Un fenomeno che rischia di ripercuotersi sugli stessi cittadini,
perché unito al divieto di mandare i giovani magistrati negli uffici
requirenti, potrebbe aver l'effetto di lasciare le procure sguarnite e
dunque di rendere più difficile l'accertamento dei reati.
L'allarme viene dal Csm. Ed è fondato sugli ultimi dati relativi ai
trasferimenti delle toghe: ben 90 posti negli uffici di procura sono
rimasti scoperti, in massima parte per mancanza di aspiranti (72) e in
minima (18) perché si è candidato chi non aveva i titoli.

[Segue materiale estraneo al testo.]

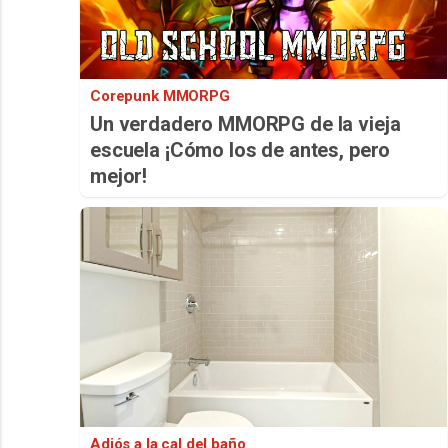
Corepunk MMORPG
Un verdadero MMORPG de la vieja
escuela ¡Cómo los de antes, pero
mejor!
Adiós a la cal del baño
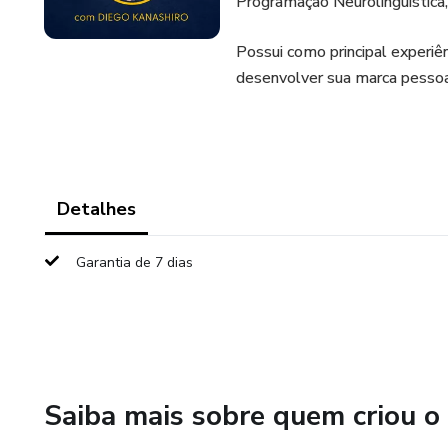
Programação Neurolinguística,
Possui como principal experi
desenvolver sua marca pessoal
Detalhes
Garantia de 7 dias
Saiba mais sobre quem criou o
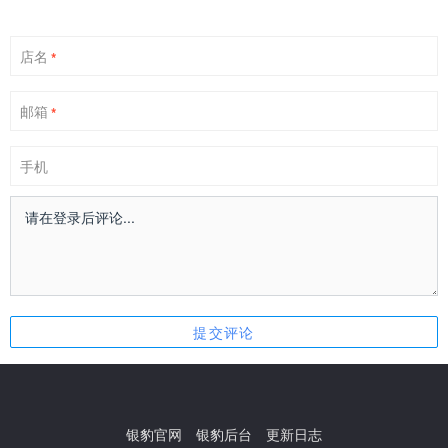
店名
*
邮箱
*
手机
银豹官网
银豹后台
更新日志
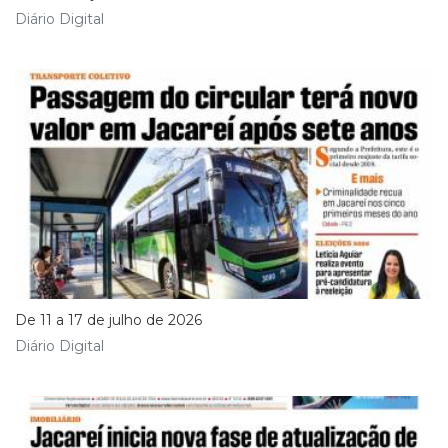
Diário Digital
De 11 a 17 de julho de 2026
Diário Digital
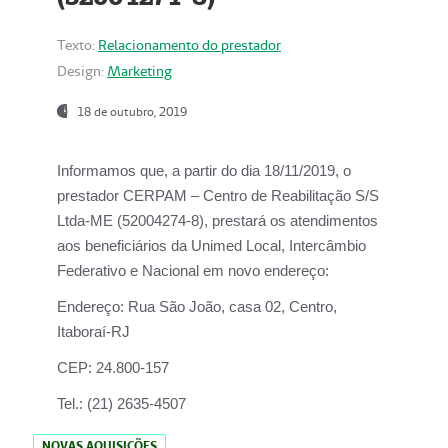
Texto:
Relacionamento do prestador
Design:
Marketing
18 de outubro, 2019
Informamos que, a partir do dia
18/11/2019
, o
prestador
CERPAM – Centro de Reabilitação S/S
Ltda-ME
(52004274-8), prestará os atendimentos
aos beneficiários da
Unimed Local, Intercâmbio
Federativo e Nacional
em novo endereço:
Endereço:
Rua São João, casa 02, Centro,
Itaboraí-RJ
CEP:
24.800-157
Tel.:
(21) 2635-4507
NOVAS AQUISIÇÕES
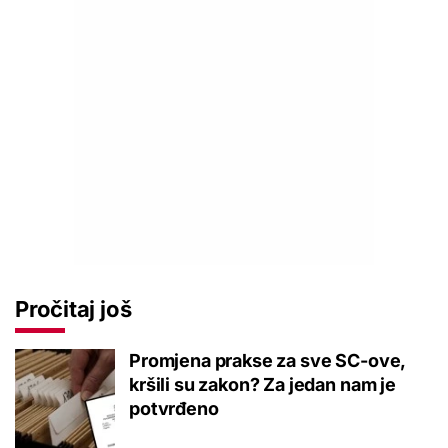
Pročitaj još
Promjena prakse za sve SC-ove,
kršili su zakon? Za jedan nam je
potvrđeno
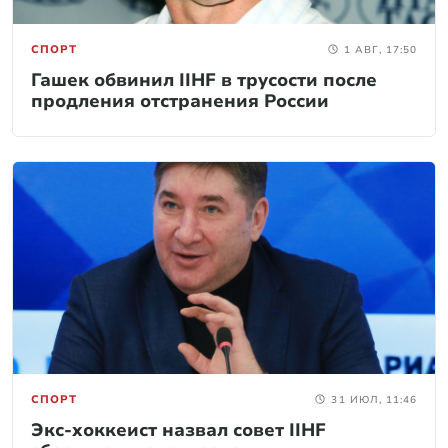
СПОРТ
1 АВГ, 17:50
Гашек обвинил IIHF в трусости после
продления отстранения России
СПОРТ
31 ИЮЛ, 11:46
Экс-хоккеист назвал совет IIHF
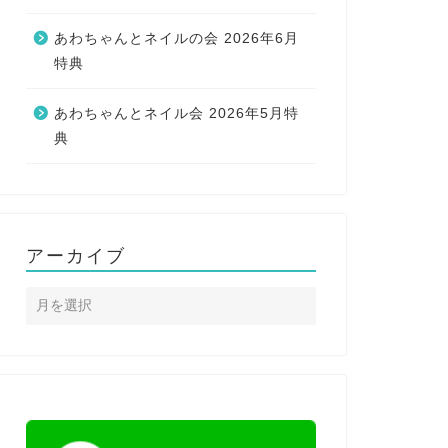
あわちゃんとネイルの会 2026年6月
特典
あわちゃんとネイル会 2026年5月特
典
アーカイブ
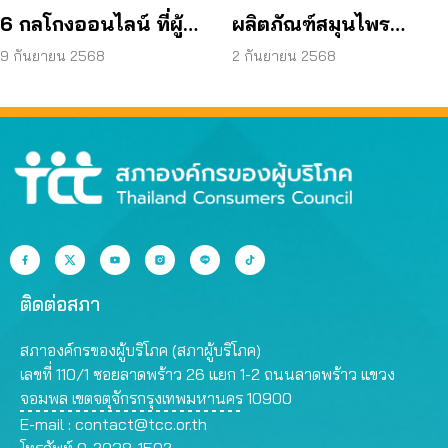
6 กลโกงออนไลน์ ที่ผู้
ผลิตภัณฑ์สมุนไพร
บริโภคโดนหลอกบ่อย
JAPO CARE โฆษณา
9 กันยายน 2568
2 กันยายน 2568
ที่สุด
สรรพคุณเกินจริง
ติดต่อสภา
สภาองค์กรของผู้บริโภค (สภาผู้บริโภค)
เลขที่ 110/1 ซอยลาดพร้าว 26 แยก 1-2 ถนนลาดพร้าว แขวง
จอมพล เขตจตุจักรกรุงเทพมหานคร 10900
E-mail :
contact@tcc.or.th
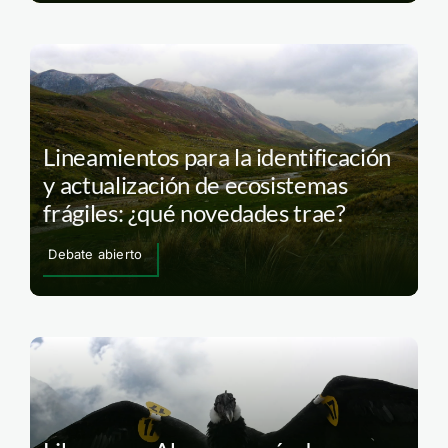
Lineamientos para la identificación
y actualización de ecosistemas
frágiles: ¿qué novedades trae?
Debate abierto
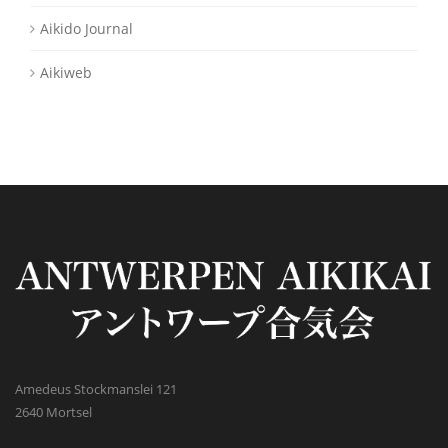
Aikido Journal
Aikiweb
Amedeus Stockmanslei 121
2640 Mortsel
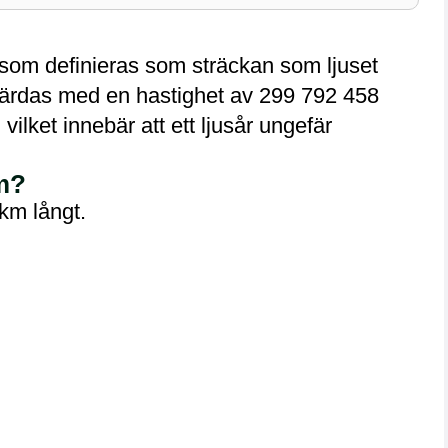
d som definieras som sträckan som ljuset
 färdas med en hastighet av 299 792 458
ilket innebär att ett ljusår ungefär
km?
 km långt.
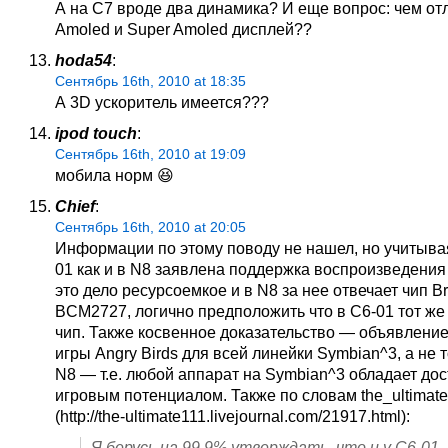
А на С7 вроде два динамика? И еще вопрос: чем от
Amoled и Super Amoled дисплей??
hoda54
:
Сентябрь 16th, 2010 at 18:35
А 3D ускоритель имеется???
ipod touch
:
Сентябрь 16th, 2010 at 19:09
мобила норм 😆
Chief
:
Сентябрь 16th, 2010 at 20:05
Информации по этому поводу не нашел, но учитывая
01 как и в N8 заявлена поддержка воспроизведения 
это дело ресурсоемкое и в N8 за нее отвечает чип 
BCM2727, логично предположить что в С6-01 тот ж
чип. Также косвенное доказательство — объявлени
игры Angry Birds для всей линейки Symbian^3, а не 
N8 — т.е. любой аппарат на Symbian^3 обладает до
игровым потенциалом. Также по словам the_ultimat
(http://the-ultimate111.livejournal.com/21917.html):
Я берусь на 99,9% утверждать, что и у C6-01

Una realtà che preoccupa Palazzo dei marescialli perché non riguarda
solo le tradizionali sedi di frontiera del Sud, da sempre poco ambite,
come Gela, Nicosia, Vibo Valentia; ma per la prima volta, coinvolge
procure del Nord finora ritenute più che appetibili. Il caso più
clamoroso é quello di Brescia: per nove posti messi a concorso, non è
stata presentata alcuna domanda. Stessa sorte per la procura di Pavia:
tutti e tre i posti di sostituto da coprire sono rimasti senza
richieste.
E così è capitato a Bergamo e Lodi (2 per ogni ufficio le poltrone
bandite e rimaste vuote), Mantova, Modena, Sondrio, Vigevano, Ravenna,
solo per citarne alcune. «Un fenomeno mai visto - dice il consigliere
Mario Fresa, togato del Movimento per la giustizia - che è sintomatico
di uno spostamento dei magistrati dalle procure agli uffici giudicanti
e della mancanza di appetibilità delle funzioni requirenti in ogni
parte d'Italia. In una prospettiva di separazione delle carriere e di
un'azione penale discrezionale, evidentemente quella del pm non è più
una funzione ambita; insomma i magistrati non vogliono più fare i
pubblici ministeri».
E le conseguenze potrebbero essere pesanti: «Visto il divieto di
mandare gli uditori nelle procure, a breve termine si apriranno dei
problemi gravissimi nella maggior parte degli uffici requirenti su
tutto il territorio nazionale. Il che significa che non potranno
essere perseguiti o comunque accertati in maniera adeguata i reati».